Developing AI to achieve something particular (here: a speech assistant) is hard.
Google has succeeded also because of buying DeepMind, which did some important breakthrough (not just a Go game engine but also chemistry and other things), and presumably by abusing data of Google search telemetry and libraries used regardless of copyrights. Apple has not bought DeepMind or a similarly successful AI company (this might be Apple's strategic mistake but so can be said about many companies because only a few successful AI companies could have been bought; Apple could have bought DeepMind before Google did) and presumably has not as excessively abused telemetry data or copyrighted material (this is Apple's good, or - considering their iCloud terms - more precisely: not equally bad, behaviour). We should not scold Apple to do the right thing (euphemism) but may for once praise it to attempt developing an AI in a rather honourable manner (except for its PR lies when not being ready yet). Nvidia has a different kind of AI success related to hardware and efficient libraries for it, and has succeeded also because of pursing the AI path for three decades now. Apple was late to AI and this was another central strategic mistake.
Since developing AI is hard, not every company (in particular: Apple) succeeds equally fast. Apple's money does not buy guaranteed success in AI research and cannot compensate having started too late.
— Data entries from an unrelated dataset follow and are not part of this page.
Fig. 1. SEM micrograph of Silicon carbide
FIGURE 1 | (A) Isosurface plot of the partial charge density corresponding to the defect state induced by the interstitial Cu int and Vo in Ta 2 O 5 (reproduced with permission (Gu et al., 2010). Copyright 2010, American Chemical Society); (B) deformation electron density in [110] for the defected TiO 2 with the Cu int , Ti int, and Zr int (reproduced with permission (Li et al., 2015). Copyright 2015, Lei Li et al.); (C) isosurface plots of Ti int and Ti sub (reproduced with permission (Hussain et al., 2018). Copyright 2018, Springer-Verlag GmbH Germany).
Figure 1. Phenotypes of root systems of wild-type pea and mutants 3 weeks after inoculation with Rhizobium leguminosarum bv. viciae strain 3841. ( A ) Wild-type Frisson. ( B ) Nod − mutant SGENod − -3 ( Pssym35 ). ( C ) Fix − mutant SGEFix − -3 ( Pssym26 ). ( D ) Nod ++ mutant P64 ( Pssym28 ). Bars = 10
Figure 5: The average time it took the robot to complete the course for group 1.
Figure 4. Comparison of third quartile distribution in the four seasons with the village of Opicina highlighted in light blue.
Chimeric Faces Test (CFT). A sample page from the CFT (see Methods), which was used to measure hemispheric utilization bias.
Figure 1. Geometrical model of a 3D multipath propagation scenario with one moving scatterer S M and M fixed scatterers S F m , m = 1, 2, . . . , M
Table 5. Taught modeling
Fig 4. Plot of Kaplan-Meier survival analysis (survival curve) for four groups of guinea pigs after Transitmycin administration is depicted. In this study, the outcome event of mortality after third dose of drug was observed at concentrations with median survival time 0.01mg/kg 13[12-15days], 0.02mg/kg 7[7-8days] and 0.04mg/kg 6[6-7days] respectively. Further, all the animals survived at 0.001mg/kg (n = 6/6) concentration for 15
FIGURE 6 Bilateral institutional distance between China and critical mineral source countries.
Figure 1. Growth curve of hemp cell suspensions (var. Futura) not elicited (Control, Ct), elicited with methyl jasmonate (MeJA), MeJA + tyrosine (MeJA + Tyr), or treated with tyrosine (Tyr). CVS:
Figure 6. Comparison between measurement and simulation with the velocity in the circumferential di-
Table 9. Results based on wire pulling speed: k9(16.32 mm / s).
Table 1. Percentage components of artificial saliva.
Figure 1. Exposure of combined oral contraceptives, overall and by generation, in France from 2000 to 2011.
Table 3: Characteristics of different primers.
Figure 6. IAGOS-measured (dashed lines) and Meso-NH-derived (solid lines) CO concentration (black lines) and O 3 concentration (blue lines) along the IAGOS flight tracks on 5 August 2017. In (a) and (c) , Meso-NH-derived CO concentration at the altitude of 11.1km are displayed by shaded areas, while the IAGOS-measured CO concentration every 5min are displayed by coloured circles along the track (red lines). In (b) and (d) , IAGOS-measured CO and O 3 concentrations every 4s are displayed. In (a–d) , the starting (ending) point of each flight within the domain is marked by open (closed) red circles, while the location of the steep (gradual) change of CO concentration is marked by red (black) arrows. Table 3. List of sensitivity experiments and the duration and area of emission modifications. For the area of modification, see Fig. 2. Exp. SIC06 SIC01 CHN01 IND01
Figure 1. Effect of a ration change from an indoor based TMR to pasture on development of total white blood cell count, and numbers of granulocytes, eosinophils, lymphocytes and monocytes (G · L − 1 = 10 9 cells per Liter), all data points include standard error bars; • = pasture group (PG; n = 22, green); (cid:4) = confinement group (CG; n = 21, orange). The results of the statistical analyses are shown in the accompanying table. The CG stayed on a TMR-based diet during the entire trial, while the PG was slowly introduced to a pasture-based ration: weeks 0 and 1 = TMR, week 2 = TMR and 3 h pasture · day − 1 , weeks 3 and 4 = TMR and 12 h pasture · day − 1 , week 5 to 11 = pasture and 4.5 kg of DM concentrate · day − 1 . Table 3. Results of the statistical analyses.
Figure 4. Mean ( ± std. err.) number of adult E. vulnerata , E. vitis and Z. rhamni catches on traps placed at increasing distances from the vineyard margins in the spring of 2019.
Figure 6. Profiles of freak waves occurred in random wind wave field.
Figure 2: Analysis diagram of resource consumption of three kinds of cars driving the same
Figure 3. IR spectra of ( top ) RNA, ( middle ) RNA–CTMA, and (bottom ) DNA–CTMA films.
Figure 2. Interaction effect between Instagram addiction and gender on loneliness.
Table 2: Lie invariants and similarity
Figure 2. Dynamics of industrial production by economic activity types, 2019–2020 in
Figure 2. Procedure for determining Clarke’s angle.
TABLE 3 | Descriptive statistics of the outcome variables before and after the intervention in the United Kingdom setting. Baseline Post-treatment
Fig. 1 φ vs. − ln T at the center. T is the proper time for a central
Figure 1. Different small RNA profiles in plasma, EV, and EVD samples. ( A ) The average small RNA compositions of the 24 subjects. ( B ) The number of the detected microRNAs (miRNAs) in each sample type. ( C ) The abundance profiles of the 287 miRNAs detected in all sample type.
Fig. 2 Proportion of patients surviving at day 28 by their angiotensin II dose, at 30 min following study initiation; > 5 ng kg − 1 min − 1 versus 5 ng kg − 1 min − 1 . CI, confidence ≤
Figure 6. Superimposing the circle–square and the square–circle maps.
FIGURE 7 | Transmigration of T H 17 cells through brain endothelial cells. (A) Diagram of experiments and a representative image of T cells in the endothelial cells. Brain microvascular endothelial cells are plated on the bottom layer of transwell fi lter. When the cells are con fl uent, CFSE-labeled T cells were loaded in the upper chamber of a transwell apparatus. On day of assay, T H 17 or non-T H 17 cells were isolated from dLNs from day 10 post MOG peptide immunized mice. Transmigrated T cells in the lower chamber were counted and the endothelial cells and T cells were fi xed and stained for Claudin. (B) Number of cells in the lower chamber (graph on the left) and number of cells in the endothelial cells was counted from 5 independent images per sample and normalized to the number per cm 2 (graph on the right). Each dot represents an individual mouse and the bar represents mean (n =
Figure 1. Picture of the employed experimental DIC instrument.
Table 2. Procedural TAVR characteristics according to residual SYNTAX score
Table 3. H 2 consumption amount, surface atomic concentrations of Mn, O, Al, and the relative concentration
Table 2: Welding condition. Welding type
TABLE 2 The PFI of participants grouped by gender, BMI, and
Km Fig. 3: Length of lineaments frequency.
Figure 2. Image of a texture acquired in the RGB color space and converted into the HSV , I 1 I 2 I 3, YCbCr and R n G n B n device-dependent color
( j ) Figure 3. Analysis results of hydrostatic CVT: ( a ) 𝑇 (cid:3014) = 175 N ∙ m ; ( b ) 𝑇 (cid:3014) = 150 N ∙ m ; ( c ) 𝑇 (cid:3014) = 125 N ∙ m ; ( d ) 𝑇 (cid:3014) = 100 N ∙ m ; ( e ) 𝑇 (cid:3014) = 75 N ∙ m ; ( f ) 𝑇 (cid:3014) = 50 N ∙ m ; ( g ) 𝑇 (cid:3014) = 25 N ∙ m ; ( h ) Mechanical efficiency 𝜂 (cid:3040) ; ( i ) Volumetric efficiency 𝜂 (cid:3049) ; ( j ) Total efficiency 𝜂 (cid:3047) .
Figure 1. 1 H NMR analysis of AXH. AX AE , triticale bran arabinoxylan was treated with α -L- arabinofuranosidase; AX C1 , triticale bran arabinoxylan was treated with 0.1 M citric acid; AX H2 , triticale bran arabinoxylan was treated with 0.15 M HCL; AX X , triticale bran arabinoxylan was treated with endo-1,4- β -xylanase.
Therefore, Apple must further delay a useful AI or buy one from another company, as it now does from Google, as a temporary solution until possibly Apple's own AI might catch up some time.
I do not scold Apple for not being at the forefront of AI research because only a few researchers can be there. Instead, I scold Apple for its iCloud terms, by which Apple is by far not as honourable as it pretends to be when not following the top companies (Google, Meta, X, some LLM companies and to a smaller extent Microsoft) of telemetry abuse and copyright violation (AFAIK not Microsoft).
Apple wants to make Siri more relevant and knows it cannot achieve that on its own. As a result, the company will work with Google to rebuild Siri using Gemini technology.